Carry on the summary of Wendell Berry's "Six fallacies of agriculture" from the point where it stops, after the first of the two economic laws.
* BEGIN Text excerpt *
BERRY, Wendell. From HOME ECONOMICS : FOURTEEN ESSAYS,  North Point Press, San Francisco, 1987.  

 

"Six fallacies of agriculture."   (Synthesis after my Sp. trans.)

 

l.  "That agriculture can be understood and managed as if it were an industry."  [It can't be, Berry argues, because it depends upon living organism and hence it can not escape for a very long time criteria of quality;  the limited life of a factory sets it apart from the potential for renewal that land properly used can enjoy; what motivates one is not what has traditionally motivated the other :  the farmer's place of work is also his home.] "Industrial economy is dedicated to . . . extraction :  it takes, makes, uses, and throws away; it progresses . . . from exhaustion to pollution.  Agriculture . . . rightfully belongs to an economy based on restitution, which takes, makes, uses and restores." When the latter fails to be the case, the productive part of the land is destroyed with use.

 

2.  "That a sensible agricultural economy can depend upon the requirements of an export market."  [Berry notes what we should know by heart already :  that any foreign market for food products is temporary and by definition insecure;  can charity consider a hungry people a market, he asks us.]  "Commercial farming should never be separated from subsistence farming;  the farmer and his family should live from what they can grow on their land.  / The principle of subsistence must operate at all levels of the agricultural system."  [Benefits : it would diversify production, reduce costs of transportation, increase

the level of local employment. But, surplus production meant for exportation instead of for local consumption has a legitimate place in agricultural planning in view of the ever present threat of disasters caused by the weather etc...]

 

3.  "That a free market can preserve agriculture."  "‑‑the free play of economic forces‑‑is not good for agriculture because it is not able to assign a value to things of which agriculture requires... The `free market' puts a value upon production at the expense of everything else, and this exclusive emphasis upon production, as pertains to agriculture, inevitably causes overproduction."  [The surplus, as we know, only leads to

low prices...] "...agricultural productivity lacks any direct or stable relation with value..." [The surplus is used as a weapon against the producer in service of a `policy of cheap food products' or in such a way that the product will obtain a competitive price in the world market.]  "The offer should be adjusted to the anticipated demand, and these needs should always include surpluses that can be used in case there is a failure in the harvest." "The `free market' is an economic Darwinism. . . it justifies the poverty of the poor by the wealth of the rich."    Two human laws of economics, very different from those that

govern the "free market" (inhuman and not very natural) must be observed :

 

  A. Money should not lie about value.  It should not, through

                            inflation or usury, ill represent the value of work or of goods

      that are necessary.  These values should not, through any

                             mechanism of the markets or of the banks, find themselves

                             subjected to monetary manipulation.
* END Text excerpt *
* BEGIN Provided information *
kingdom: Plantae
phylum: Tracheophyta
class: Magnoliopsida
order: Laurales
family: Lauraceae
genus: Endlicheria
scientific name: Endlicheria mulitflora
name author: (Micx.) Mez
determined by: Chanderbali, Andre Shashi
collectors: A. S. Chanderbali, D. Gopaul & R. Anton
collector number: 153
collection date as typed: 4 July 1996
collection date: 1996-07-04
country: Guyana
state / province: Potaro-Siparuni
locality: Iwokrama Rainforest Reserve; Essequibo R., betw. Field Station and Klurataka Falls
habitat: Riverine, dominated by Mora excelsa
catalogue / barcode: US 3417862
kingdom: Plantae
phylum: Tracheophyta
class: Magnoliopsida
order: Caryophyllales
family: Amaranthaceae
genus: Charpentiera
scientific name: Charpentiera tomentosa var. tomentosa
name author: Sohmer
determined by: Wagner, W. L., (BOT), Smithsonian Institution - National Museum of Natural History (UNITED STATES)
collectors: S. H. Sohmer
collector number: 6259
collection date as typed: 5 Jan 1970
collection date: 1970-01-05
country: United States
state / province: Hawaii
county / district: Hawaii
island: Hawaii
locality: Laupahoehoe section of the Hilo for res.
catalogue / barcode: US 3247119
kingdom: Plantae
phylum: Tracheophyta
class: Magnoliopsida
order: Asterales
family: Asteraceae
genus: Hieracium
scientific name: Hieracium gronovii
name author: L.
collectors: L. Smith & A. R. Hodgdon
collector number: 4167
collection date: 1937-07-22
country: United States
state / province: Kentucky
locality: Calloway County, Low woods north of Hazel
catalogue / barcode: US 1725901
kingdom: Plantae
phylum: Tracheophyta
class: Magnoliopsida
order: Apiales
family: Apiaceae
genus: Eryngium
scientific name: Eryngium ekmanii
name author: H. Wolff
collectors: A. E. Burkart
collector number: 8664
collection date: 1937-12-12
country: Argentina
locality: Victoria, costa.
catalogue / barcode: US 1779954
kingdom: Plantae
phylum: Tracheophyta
* END Provided information *
_Exercise answer_:
B.  There should be a decent balance between what people earn and what they pay, and this can not be accomplished except through a control exercised over production.  When farmers have to sell in a depressed market and buy in an inflated one, this means the death of peasants, the death of rural communities, the death of the land, and (in urban terms) the death of the food supply.

 

4. "That productivity is a sufficient criterion of excellence in production."   "The costs [of agro-industry] are to be found in soil depletion, in soil and water pollution, in food pollution, in the decadence of rural population and communities, and in the growing vulnerability of the system of food supply.  Production statistics by themselves can not show these costs."  [He stresses that it is more important to speak of "frugality" than of

production and that our economy leads to such extravagance that we say that `we can't afford to maintain things';  the criterion of productivity does not allow us to see that there is a value in continuity.]  "An economy directed towards production can certainly live that way, but only for as long as production lasts."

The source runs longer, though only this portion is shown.